Task brief:
All of the records are to be reproduced exactly.
* * *
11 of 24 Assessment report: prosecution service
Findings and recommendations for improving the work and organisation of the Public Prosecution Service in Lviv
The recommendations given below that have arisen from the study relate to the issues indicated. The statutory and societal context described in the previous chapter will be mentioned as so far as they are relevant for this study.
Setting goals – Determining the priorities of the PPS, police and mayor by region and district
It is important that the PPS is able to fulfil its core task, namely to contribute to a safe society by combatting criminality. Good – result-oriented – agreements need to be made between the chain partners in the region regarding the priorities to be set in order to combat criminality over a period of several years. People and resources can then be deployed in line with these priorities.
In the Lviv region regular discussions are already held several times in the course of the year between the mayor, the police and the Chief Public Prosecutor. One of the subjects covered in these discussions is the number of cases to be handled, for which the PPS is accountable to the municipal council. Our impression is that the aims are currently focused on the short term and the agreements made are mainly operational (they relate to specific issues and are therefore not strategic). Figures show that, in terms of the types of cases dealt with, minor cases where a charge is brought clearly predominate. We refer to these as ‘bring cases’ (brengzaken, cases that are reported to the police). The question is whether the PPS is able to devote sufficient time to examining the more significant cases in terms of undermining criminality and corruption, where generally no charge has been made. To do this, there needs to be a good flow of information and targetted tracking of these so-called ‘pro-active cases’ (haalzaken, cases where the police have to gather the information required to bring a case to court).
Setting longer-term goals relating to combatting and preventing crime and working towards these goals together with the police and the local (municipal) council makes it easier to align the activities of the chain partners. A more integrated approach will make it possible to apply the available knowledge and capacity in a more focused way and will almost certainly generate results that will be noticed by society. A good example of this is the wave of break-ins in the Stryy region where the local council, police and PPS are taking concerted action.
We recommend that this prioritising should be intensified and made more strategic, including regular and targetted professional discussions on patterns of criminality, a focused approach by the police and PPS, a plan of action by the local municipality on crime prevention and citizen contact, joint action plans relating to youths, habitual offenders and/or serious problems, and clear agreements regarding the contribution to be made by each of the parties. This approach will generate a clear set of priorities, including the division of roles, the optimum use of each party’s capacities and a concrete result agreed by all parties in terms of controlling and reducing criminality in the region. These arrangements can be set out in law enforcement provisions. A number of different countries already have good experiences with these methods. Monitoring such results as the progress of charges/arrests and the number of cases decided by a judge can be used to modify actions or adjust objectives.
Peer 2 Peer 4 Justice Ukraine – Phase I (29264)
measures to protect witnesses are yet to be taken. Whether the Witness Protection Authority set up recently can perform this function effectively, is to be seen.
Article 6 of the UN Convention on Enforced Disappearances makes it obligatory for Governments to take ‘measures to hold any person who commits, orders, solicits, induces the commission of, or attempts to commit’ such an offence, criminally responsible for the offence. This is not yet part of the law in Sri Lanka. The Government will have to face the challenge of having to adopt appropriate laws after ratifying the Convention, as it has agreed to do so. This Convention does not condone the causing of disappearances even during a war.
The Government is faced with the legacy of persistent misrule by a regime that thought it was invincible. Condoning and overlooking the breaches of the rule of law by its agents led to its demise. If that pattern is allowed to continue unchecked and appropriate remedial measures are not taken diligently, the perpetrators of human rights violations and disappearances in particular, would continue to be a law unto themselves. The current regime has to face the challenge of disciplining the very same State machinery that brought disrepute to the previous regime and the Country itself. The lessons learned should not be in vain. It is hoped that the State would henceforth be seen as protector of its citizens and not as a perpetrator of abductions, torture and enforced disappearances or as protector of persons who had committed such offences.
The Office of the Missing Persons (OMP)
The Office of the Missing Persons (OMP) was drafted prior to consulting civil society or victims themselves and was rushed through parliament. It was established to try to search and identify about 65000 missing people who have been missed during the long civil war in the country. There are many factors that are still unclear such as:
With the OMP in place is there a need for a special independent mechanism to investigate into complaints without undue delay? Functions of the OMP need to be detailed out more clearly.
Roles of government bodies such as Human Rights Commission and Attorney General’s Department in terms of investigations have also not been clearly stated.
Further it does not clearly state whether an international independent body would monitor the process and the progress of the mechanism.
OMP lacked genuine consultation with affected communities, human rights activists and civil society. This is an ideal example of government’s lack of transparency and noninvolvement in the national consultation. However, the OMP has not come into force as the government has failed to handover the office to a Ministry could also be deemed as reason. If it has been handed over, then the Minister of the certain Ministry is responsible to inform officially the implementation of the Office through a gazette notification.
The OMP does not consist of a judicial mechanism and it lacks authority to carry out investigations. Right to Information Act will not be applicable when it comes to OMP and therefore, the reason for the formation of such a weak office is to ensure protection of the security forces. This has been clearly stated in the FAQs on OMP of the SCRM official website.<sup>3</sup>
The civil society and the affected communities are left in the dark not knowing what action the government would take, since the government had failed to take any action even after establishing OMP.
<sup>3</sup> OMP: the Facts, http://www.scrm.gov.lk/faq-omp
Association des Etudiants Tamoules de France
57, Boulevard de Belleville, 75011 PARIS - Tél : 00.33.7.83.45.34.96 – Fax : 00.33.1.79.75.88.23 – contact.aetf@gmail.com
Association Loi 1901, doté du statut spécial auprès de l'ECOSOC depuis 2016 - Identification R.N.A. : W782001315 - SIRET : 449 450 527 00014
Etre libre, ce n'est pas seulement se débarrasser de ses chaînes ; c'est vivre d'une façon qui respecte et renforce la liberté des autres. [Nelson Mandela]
* * *
Task output:
11 of 24 Assessment report: prosecution service
Findings and recommendations for improving the work and organisation of the Public Prosecution Service in Lviv
The recommendations given below that have arisen from the study relate to the issues indicated. The statutory and societal context described in the previous chapter will be mentioned as so far as they are relevant for this study.
Setting goals – Determining the priorities of the PPS, police and mayor by region and district
It is important that the PPS is able to fulfil its core task, namely to contribute to a safe society by combatting criminality. Good – result-oriented – agreements need to be made between the chain partners in the region regarding the priorities to be set in order to combat criminality over a period of several years. People and resources can then be deployed in line with these priorities.
In the Lviv region regular discussions are already held several times in the course of the year between the mayor, the police and the Chief Public Prosecutor. One of the subjects covered in these discussions is the number of cases to be handled, for which the PPS is accountable to the municipal council. Our impression is that the aims are currently focused on the short term and the agreements made are mainly operational (they relate to specific issues and are therefore not strategic). Figures show that, in terms of the types of cases dealt with, minor cases where a charge is brought clearly predominate. We refer to these as ‘bring cases’ (brengzaken, cases that are reported to the police). The question is whether the PPS is able to devote sufficient time to examining the more significant cases in terms of undermining criminality and corruption, where generally no charge has been made. To do this, there needs to be a good flow of information and targetted tracking of these so-called ‘pro-active cases’ (haalzaken, cases where the police have to gather the information required to bring a case to court).
Setting longer-term goals relating to combatting and preventing crime and working towards these goals together with the police and the local (municipal) council makes it easier to align the activities of the chain partners. A more integrated approach will make it possible to apply the available knowledge and capacity in a more focused way and will almost certainly generate results that will be noticed by society. A good example of this is the wave of break-ins in the Stryy region where the local council, police and PPS are taking concerted action.
We recommend that this prioritising should be intensified and made more strategic, including regular and targetted professional discussions on patterns of criminality, a focused approach by the police and PPS, a plan of action by the local municipality on crime prevention and citizen contact, joint action plans relating to youths, habitual offenders and/or serious problems, and clear agreements regarding the contribution to be made by each of the parties. This approach will generate a clear set of priorities, including the division of roles, the optimum use of each party’s capacities and a concrete result agreed by all parties in terms of controlling and reducing criminality in the region. These arrangements can be set out in law enforcement provisions. A number of different countries already have good experiences with these methods. Monitoring such results as the progress of charges/arrests and the number of cases decided by a judge can be used to modify actions or adjust objectives.
Peer 2 Peer 4 Justice Ukraine – Phase I (29264)
measures to protect witnesses are yet to be taken. Whether the Witness Protection Authority set up recently can perform this function effectively, is to be seen.
Article 6 of the UN Convention on Enforced Disappearances makes it obligatory for Governments to take ‘measures to hold any person who commits, orders, solicits, induces the commission of, or attempts to commit’ such an offence, criminally responsible for the offence. This is not yet part of the law in Sri Lanka. The Government will have to face the challenge of having to adopt appropriate laws after ratifying the Convention, as it has agreed to do so. This Convention does not condone the causing of disappearances even during a war.
The Government is faced with the legacy of persistent misrule by a regime that thought it was invincible. Condoning and overlooking the breaches of the rule of law by its agents led to its demise. If that pattern is allowed to continue unchecked and appropriate remedial measures are not taken diligently, the perpetrators of human rights violations and disappearances in particular, would continue to be a law unto themselves. The current regime has to face the challenge of disciplining the very same State machinery that brought disrepute to the previous regime and the Country itself. The lessons learned should not be in vain. It is hoped that the State would henceforth be seen as protector of its citizens and not as a perpetrator of abductions, torture and enforced disappearances or as protector of persons who had committed such offences.
The Office of the Missing Persons (OMP)
The Office of the Missing Persons (OMP) was drafted prior to consulting civil society or victims themselves and was rushed through parliament. It was established to try to search and identify about 65000 missing people who have been missed during the long civil war in the country. There are many factors that are still unclear such as:
With the OMP in place is there a need for a special independent mechanism to investigate into complaints without undue delay? Functions of the OMP need to be detailed out more clearly.
Roles of government bodies such as Human Rights Commission and Attorney General’s Department in terms of investigations have also not been clearly stated.
Further it does not clearly state whether an international independent body would monitor the process and the progress of the mechanism.
OMP lacked genuine consultation with affected communities, human rights activists and civil society. This is an ideal example of government’s lack of transparency and noninvolvement in the national consultation. However, the OMP has not come into force as the government has failed to handover the office to a Ministry could also be deemed as reason. If it has been handed over, then the Minister of the certain Ministry is responsible to inform officially the implementation of the Office through a gazette notification.
The OMP does not consist of a judicial mechanism and it lacks authority to carry out investigations. Right to Information Act will not be applicable when it comes to OMP and therefore, the reason for the formation of such a weak office is to ensure protection of the security forces. This has been clearly stated in the FAQs on OMP of the SCRM official website.<sup>3</sup>
The civil society and the affected communities are left in the dark not knowing what action the government would take, since the government had failed to take any action even after establishing OMP.
<sup>3</sup> OMP: the Facts, http://www.scrm.gov.lk/faq-omp
Association des Etudiants Tamoules de France
57, Boulevard de Belleville, 75011 PARIS - Tél : 00.33.7.83.45.34.96 – Fax : 00.33.1.79.75.88.23 – contact.aetf@gmail.com
Association Loi 1901, doté du statut spécial auprès de l'ECOSOC depuis 2016 - Identification R.N.A. : W782001315 - SIRET : 449 450 527 00014
Etre libre, ce n'est pas seulement se débarrasser de ses chaînes ; c'est vivre d'une façon qui respecte et renforce la liberté des autres. [Nelson Mandela]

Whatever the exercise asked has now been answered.